Flirting… Right now this is a tough one. Flirting can mean all kinds of things, and some people will consider things to be flirting that others wouldn’t. This is another thing that really depends on the individual. As long as you know what you’re comfortable with, then you should be able to sort this out before any arguments come along. There are all sorts of different kinds of flirting; flirting to get your own way, flirting to get some attention, flirting because you fancy someone. First of all let’s think about what you’re going to allow yourself to do in terms of flirting now that you’re entering a committed relationship. You might believe that a bit of harmless flirting is fine as long as there are no intentions behind it, you might think flirting to get something like a free drink at a bar is fine. It’s entirely up to you but you should have a think about what you think is acceptable for you to do. That way, if your new partner doesn’t like it, you have the choice whether to stick to your values and tell them if you can’t accept that this is how I am without getting insecure then this isn’t going to work or you can change your ways to suite your partner…your call.

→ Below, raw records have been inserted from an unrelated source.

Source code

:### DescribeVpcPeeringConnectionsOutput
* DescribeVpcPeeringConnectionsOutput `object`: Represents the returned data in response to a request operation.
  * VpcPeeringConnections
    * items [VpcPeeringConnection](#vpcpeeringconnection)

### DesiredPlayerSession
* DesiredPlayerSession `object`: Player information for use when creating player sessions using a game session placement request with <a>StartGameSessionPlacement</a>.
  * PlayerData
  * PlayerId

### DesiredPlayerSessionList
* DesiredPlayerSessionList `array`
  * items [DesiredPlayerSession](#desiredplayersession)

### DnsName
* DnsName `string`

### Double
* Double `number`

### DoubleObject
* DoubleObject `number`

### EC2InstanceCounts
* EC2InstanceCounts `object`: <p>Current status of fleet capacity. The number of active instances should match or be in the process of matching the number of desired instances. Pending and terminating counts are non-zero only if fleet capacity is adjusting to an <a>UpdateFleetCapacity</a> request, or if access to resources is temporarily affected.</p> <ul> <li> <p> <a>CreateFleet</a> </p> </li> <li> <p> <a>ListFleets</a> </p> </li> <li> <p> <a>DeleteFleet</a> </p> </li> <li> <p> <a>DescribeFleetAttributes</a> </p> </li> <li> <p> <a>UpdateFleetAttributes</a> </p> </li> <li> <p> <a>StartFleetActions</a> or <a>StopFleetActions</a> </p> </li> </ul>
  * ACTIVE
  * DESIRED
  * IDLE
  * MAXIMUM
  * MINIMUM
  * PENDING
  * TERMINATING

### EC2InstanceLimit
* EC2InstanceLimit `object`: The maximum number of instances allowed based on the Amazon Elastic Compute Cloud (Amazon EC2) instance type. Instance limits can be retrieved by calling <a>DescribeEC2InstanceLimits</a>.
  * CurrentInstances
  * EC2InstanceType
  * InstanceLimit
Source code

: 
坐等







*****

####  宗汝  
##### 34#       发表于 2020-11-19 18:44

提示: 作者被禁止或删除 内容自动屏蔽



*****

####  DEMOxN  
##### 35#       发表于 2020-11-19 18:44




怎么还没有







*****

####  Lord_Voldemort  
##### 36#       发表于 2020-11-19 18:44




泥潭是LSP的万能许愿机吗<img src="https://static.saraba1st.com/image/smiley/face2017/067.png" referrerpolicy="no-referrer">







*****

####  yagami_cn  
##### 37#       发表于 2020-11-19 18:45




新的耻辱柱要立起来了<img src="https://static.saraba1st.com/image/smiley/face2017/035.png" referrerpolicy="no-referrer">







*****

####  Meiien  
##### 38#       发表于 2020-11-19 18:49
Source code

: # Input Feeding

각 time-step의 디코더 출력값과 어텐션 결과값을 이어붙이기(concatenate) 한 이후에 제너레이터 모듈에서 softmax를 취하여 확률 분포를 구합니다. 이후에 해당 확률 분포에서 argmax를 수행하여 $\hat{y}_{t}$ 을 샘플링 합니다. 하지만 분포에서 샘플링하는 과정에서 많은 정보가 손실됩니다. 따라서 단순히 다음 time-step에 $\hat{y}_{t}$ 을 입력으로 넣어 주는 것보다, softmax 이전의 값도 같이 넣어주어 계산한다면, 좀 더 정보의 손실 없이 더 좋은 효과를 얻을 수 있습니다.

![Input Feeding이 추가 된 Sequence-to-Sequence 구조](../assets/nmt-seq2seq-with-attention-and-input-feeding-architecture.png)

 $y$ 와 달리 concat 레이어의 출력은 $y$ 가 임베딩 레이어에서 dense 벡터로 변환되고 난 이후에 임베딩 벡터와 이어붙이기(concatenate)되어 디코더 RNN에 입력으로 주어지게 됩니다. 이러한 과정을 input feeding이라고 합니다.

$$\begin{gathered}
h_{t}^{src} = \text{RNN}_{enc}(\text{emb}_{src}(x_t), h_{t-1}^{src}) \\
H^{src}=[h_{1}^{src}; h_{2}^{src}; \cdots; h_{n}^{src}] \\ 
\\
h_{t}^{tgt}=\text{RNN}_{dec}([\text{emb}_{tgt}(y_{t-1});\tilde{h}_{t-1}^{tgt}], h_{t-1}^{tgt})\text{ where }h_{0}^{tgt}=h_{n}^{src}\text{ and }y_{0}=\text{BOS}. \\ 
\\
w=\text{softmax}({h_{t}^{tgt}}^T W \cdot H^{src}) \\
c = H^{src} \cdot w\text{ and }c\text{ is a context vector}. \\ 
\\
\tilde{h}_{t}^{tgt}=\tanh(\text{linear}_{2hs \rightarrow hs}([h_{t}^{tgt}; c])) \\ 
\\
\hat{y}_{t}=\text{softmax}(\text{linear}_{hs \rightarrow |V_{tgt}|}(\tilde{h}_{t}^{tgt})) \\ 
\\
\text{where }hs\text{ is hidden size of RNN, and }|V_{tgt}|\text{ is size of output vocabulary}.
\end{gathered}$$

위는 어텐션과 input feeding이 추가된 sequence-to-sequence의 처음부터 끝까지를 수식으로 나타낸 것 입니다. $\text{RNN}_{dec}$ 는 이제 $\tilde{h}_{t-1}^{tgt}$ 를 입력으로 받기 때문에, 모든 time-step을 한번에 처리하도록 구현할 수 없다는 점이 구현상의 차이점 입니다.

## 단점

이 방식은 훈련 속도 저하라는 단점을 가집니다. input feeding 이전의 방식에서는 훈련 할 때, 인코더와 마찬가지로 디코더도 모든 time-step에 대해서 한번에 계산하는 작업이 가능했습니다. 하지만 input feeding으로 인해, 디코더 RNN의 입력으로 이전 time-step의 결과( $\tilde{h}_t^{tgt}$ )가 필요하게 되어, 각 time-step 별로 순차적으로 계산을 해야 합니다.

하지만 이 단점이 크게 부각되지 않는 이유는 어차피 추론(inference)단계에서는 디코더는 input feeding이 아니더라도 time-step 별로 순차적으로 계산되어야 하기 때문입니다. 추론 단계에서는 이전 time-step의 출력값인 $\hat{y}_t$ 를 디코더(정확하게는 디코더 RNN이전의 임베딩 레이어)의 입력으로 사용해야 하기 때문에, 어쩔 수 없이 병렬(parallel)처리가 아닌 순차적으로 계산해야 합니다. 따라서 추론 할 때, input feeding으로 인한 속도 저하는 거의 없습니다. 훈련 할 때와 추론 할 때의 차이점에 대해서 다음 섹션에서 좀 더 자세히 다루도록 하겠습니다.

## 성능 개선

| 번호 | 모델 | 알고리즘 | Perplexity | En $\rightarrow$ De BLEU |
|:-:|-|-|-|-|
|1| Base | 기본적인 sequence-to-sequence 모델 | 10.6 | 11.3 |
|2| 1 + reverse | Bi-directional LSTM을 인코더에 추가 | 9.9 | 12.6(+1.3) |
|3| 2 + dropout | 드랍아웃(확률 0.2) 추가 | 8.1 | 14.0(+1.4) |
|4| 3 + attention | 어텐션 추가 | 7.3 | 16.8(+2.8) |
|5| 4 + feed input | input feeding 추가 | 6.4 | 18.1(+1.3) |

Now let’s look at what you’re going to accept as ok for how your partner flirts with other people. This will often come down to how secure you are in yourself, but remember if you think it’s ok to do something, but you don’t think it’s ok when your partner does it, you need to re-think your values. If you can work out how far or how much flirting would be acceptable for your partner to do, then you can express this to them before it actually happens and they can decide whether they accept this as fair or not. If they do, then there will be no problems as they will know their boundaries, but if they don’t accept it then this is where they will have the choice to change or to stick to how they are and put the relationship at risk. Getting these things out in the open early on in the relationship means that there are more opportunities to go your separate ways quickly, but in the long run this is far better than staying with someone who you’re not going to get along with.
You will come across all kinds of boundaries that you may not have even realised you had before you entered this new relationship. But the important thing to take away is that you should be open and honest about them as soon as you can.